Rep. Chris Stewart, wrapping up his final weeks in Congress after serving for just over a decade, told an audience at the University of Utah on Thursday that regardless of how fractured the country is, America can find a way to get past its most divisive issues if it looks to the country’s founders.
The questions that those debates are going to answer — like how to define gender, or what freedoms people are willing to give up in order to protect religious liberty — will “define this entire nation,” he said during a conversation with Sutherland Institute President Rick Larsen. Solving them will take some difficult conversations, Stewart added, pointing to the way the U.S. has taken on polarizing matters before.
“Here’s a good example,” he said. “How do you compromise on whether an African American slave is a person? Right? That’s a hard thing to have a conversation about, but our Founding Fathers had to do that, and they found a way to do it. They didn’t find the solution, but they found a way to get to the solution in the near future.”
The U.S. Constitution was initially drafted to count slaves as three-fifths of a person in determining representation in Congress, the number of electoral votes each state would receive and how much states would pay in taxes. After the Civil War — another example Stewart gave of a conflict in which the country ended up coming together — the compromise was repealed as the 14th Amendment was adopted.
Part of whats moved Congress into its ruptured state are influential “voices on both extremes,” mentioning the conservative House Freedom Caucus and its progressive counterparts across the aisle. That caucus doesn’t publish its membership, but none of Utah’s four Republican congressmen have identified themselves as members.
Stewart aligned with his Republican colleagues in the Freedom Caucus on a number of issues, including in voting against articles of impeachment against former President Donald Trump — both times they were invoked — and in many of them refusing to certify President Joe Biden’s 2020 victory.
That division is performative to an extent, Stewart said, which, he added, “shows you that there’s not a lot of honesty in our public discourse.”
He shared memories of his time on the House Appropriations Committee, saying the group often had debates lasting over 12 hours that would probably lead people to think “we’re ready to go to war with one another.” That, however, doesn’t reflect their personal relationships, Stewart said.
“At the end of the day, Congress reflects Americans,” Stewart said, and that’s what worries him.
The bitter partisan rhetoric has “gone beyond just the body politic ... to the point where people appear to be self-sorting,” Stewart noted, pointing to Americans moving from state to state to live in a place where they are governed by people who share their world view.
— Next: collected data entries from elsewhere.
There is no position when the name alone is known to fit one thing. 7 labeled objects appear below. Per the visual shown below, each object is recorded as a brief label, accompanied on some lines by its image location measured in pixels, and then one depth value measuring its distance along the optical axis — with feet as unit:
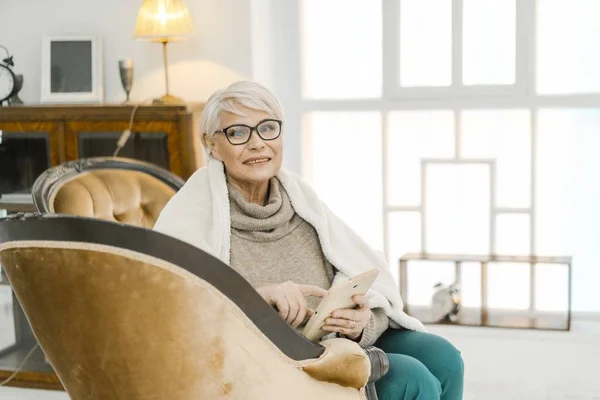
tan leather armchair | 4.74
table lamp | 10.30
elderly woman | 6.27
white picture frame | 11.19
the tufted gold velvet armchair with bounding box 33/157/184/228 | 7.89
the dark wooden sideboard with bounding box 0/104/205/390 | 10.08
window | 10.75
How might individual citizens work toward reducing division? Voting, Stewart said, and by strengthening families. He is leaving Congress to help take care of his wife after she had a stroke about a year ago, and he said prioritizing his family is something he would like to be known for.
“When we say we put family first, only a couple of times in our lives is that tested,” Stewart said.
Utah voters will elect Stewart’s replacement during a special congressional election this fall.
Despite much of the conversation being focused on the growing divide in the U.S., the outgoing congressman said he has hope for the future “because God cares about this country.”
“We are the glue that holds the world together,” he said. “If the United States stumbles, the world crumbles underneath us.”